■ Recorded data
┄┄┄┄┄┄

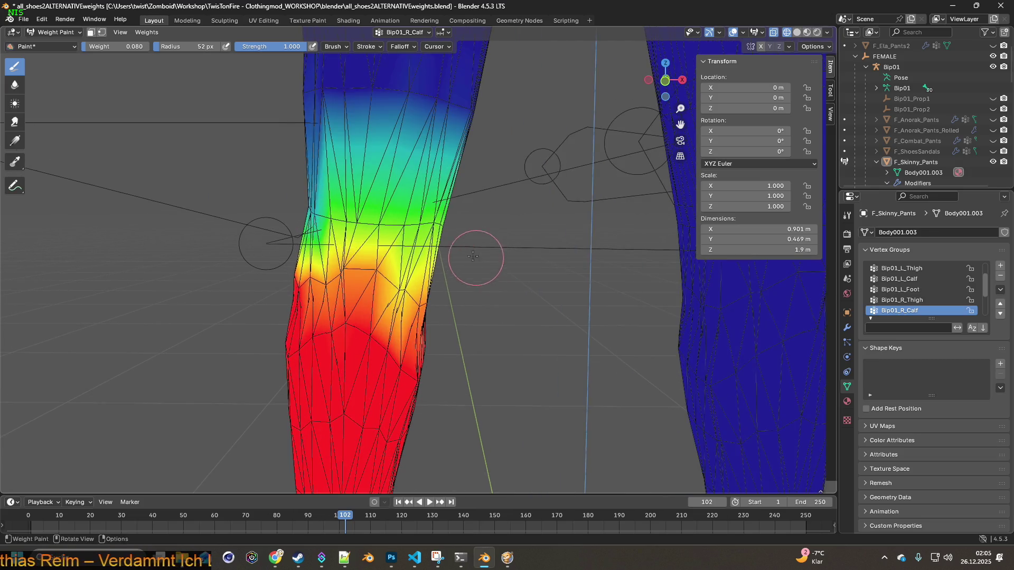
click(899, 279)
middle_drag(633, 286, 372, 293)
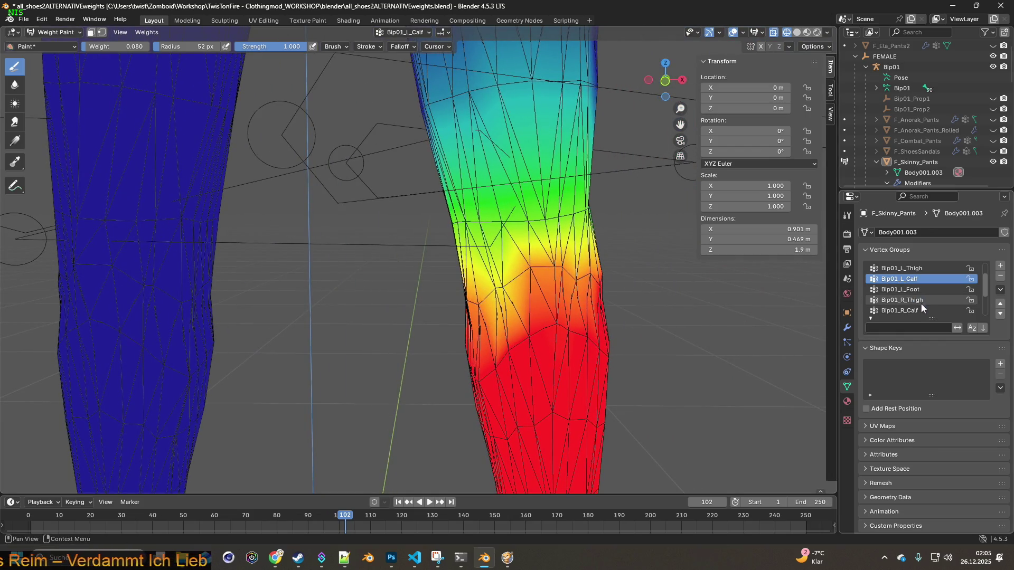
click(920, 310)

┄┄┄┄┄┄

■ What you need to do
Extract the full listing exactly, with the pictures left out.

■ Answer section
click(899, 279)
middle_drag(633, 286, 372, 293)
click(920, 310)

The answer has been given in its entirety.